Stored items
——

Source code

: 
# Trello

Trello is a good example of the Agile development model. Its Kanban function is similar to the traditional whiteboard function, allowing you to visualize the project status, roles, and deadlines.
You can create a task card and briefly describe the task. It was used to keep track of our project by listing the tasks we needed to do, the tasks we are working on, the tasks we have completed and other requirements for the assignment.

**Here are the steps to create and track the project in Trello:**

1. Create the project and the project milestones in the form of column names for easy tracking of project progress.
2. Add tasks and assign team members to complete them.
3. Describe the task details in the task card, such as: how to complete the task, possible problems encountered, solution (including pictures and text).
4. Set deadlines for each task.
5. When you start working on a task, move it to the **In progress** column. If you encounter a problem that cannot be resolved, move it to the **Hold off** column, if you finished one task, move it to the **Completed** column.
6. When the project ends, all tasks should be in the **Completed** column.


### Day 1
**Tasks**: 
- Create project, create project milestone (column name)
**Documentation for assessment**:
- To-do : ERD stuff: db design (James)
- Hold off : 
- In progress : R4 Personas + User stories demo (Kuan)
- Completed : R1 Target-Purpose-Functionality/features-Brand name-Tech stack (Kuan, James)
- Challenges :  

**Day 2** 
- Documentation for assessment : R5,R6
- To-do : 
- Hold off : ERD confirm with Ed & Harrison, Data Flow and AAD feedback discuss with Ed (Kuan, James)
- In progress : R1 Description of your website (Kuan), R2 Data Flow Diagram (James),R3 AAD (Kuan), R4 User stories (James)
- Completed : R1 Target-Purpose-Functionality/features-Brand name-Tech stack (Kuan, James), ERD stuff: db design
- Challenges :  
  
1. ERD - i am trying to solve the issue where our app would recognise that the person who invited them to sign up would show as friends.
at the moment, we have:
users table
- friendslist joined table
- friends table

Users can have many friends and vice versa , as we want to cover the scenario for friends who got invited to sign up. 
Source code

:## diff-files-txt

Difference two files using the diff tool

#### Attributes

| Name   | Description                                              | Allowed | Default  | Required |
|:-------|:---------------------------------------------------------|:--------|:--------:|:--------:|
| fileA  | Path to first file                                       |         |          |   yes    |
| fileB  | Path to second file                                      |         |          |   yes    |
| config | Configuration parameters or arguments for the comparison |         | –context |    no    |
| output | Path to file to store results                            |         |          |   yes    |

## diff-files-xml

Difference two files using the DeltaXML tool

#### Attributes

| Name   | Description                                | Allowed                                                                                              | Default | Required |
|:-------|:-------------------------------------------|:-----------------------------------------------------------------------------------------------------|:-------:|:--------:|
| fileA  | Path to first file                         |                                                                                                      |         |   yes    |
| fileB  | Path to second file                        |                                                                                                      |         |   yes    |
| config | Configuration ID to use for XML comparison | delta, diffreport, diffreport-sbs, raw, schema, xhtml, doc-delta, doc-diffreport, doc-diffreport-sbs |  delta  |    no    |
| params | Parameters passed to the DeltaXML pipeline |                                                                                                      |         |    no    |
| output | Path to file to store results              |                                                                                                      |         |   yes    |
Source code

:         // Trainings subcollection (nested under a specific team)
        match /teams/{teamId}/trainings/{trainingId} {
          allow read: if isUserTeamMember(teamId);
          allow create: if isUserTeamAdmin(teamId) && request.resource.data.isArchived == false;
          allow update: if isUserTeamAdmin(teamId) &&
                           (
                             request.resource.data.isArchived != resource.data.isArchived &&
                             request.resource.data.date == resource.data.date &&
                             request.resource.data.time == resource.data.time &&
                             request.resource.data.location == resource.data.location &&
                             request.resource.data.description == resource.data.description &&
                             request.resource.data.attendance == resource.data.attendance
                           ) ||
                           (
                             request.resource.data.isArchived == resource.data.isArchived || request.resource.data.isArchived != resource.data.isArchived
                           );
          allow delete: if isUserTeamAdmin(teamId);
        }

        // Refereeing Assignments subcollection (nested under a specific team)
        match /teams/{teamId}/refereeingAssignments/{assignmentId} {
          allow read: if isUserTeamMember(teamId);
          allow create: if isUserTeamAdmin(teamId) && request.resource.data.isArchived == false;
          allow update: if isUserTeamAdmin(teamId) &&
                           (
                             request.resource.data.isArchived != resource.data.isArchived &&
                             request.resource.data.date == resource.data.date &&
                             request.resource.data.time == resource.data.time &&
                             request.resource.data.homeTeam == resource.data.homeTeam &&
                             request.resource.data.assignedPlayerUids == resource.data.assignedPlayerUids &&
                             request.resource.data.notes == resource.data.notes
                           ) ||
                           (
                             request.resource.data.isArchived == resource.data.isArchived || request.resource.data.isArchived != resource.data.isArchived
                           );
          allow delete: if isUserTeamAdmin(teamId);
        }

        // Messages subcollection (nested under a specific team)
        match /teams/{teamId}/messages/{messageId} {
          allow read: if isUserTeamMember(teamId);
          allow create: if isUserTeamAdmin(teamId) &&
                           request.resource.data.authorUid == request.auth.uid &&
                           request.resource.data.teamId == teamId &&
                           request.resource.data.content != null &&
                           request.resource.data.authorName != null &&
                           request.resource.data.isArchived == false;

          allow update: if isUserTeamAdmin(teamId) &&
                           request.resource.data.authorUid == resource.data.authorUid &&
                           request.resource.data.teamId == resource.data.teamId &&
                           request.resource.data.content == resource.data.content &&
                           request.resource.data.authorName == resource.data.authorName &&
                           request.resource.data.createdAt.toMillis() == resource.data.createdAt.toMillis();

——

# Exercise directions
Return all of these lines, copied character for character with nothing changed.

# Solution for this exercise
Source code

: 
# Trello

Trello is a good example of the Agile development model. Its Kanban function is similar to the traditional whiteboard function, allowing you to visualize the project status, roles, and deadlines.
You can create a task card and briefly describe the task. It was used to keep track of our project by listing the tasks we needed to do, the tasks we are working on, the tasks we have completed and other requirements for the assignment.

**Here are the steps to create and track the project in Trello:**

1. Create the project and the project milestones in the form of column names for easy tracking of project progress.
2. Add tasks and assign team members to complete them.
3. Describe the task details in the task card, such as: how to complete the task, possible problems encountered, solution (including pictures and text).
4. Set deadlines for each task.
5. When you start working on a task, move it to the **In progress** column. If you encounter a problem that cannot be resolved, move it to the **Hold off** column, if you finished one task, move it to the **Completed** column.
6. When the project ends, all tasks should be in the **Completed** column.


### Day 1
**Tasks**: 
- Create project, create project milestone (column name)
**Documentation for assessment**:
- To-do : ERD stuff: db design (James)
- Hold off : 
- In progress : R4 Personas + User stories demo (Kuan)
- Completed : R1 Target-Purpose-Functionality/features-Brand name-Tech stack (Kuan, James)
- Challenges :  

**Day 2** 
- Documentation for assessment : R5,R6
- To-do : 
- Hold off : ERD confirm with Ed & Harrison, Data Flow and AAD feedback discuss with Ed (Kuan, James)
- In progress : R1 Description of your website (Kuan), R2 Data Flow Diagram (James),R3 AAD (Kuan), R4 User stories (James)
- Completed : R1 Target-Purpose-Functionality/features-Brand name-Tech stack (Kuan, James), ERD stuff: db design
- Challenges :  
  
1. ERD - i am trying to solve the issue where our app would recognise that the person who invited them to sign up would show as friends.
at the moment, we have:
users table
- friendslist joined table
- friends table

Users can have many friends and vice versa , as we want to cover the scenario for friends who got invited to sign up. 
Source code

:## diff-files-txt

Difference two files using the diff tool

#### Attributes

| Name   | Description                                              | Allowed | Default  | Required |
|:-------|:---------------------------------------------------------|:--------|:--------:|:--------:|
| fileA  | Path to first file                                       |         |          |   yes    |
| fileB  | Path to second file                                      |         |          |   yes    |
| config | Configuration parameters or arguments for the comparison |         | –context |    no    |
| output | Path to file to store results                            |         |          |   yes    |

## diff-files-xml

Difference two files using the DeltaXML tool

#### Attributes

| Name   | Description                                | Allowed                                                                                              | Default | Required |
|:-------|:-------------------------------------------|:-----------------------------------------------------------------------------------------------------|:-------:|:--------:|
| fileA  | Path to first file                         |                                                                                                      |         |   yes    |
| fileB  | Path to second file                        |                                                                                                      |         |   yes    |
| config | Configuration ID to use for XML comparison | delta, diffreport, diffreport-sbs, raw, schema, xhtml, doc-delta, doc-diffreport, doc-diffreport-sbs |  delta  |    no    |
| params | Parameters passed to the DeltaXML pipeline |                                                                                                      |         |    no    |
| output | Path to file to store results              |                                                                                                      |         |   yes    |
Source code

:         // Trainings subcollection (nested under a specific team)
        match /teams/{teamId}/trainings/{trainingId} {
          allow read: if isUserTeamMember(teamId);
          allow create: if isUserTeamAdmin(teamId) && request.resource.data.isArchived == false;
          allow update: if isUserTeamAdmin(teamId) &&
                           (
                             request.resource.data.isArchived != resource.data.isArchived &&
                             request.resource.data.date == resource.data.date &&
                             request.resource.data.time == resource.data.time &&
                             request.resource.data.location == resource.data.location &&
                             request.resource.data.description == resource.data.description &&
                             request.resource.data.attendance == resource.data.attendance
                           ) ||
                           (
                             request.resource.data.isArchived == resource.data.isArchived || request.resource.data.isArchived != resource.data.isArchived
                           );
          allow delete: if isUserTeamAdmin(teamId);
        }

        // Refereeing Assignments subcollection (nested under a specific team)
        match /teams/{teamId}/refereeingAssignments/{assignmentId} {
          allow read: if isUserTeamMember(teamId);
          allow create: if isUserTeamAdmin(teamId) && request.resource.data.isArchived == false;
          allow update: if isUserTeamAdmin(teamId) &&
                           (
                             request.resource.data.isArchived != resource.data.isArchived &&
                             request.resource.data.date == resource.data.date &&
                             request.resource.data.time == resource.data.time &&
                             request.resource.data.homeTeam == resource.data.homeTeam &&
                             request.resource.data.assignedPlayerUids == resource.data.assignedPlayerUids &&
                             request.resource.data.notes == resource.data.notes
                           ) ||
                           (
                             request.resource.data.isArchived == resource.data.isArchived || request.resource.data.isArchived != resource.data.isArchived
                           );
          allow delete: if isUserTeamAdmin(teamId);
        }

        // Messages subcollection (nested under a specific team)
        match /teams/{teamId}/messages/{messageId} {
          allow read: if isUserTeamMember(teamId);
          allow create: if isUserTeamAdmin(teamId) &&
                           request.resource.data.authorUid == request.auth.uid &&
                           request.resource.data.teamId == teamId &&
                           request.resource.data.content != null &&
                           request.resource.data.authorName != null &&
                           request.resource.data.isArchived == false;

          allow update: if isUserTeamAdmin(teamId) &&
                           request.resource.data.authorUid == resource.data.authorUid &&
                           request.resource.data.teamId == resource.data.teamId &&
                           request.resource.data.content == resource.data.content &&
                           request.resource.data.authorName == resource.data.authorName &&
                           request.resource.data.createdAt.toMillis() == resource.data.createdAt.toMillis();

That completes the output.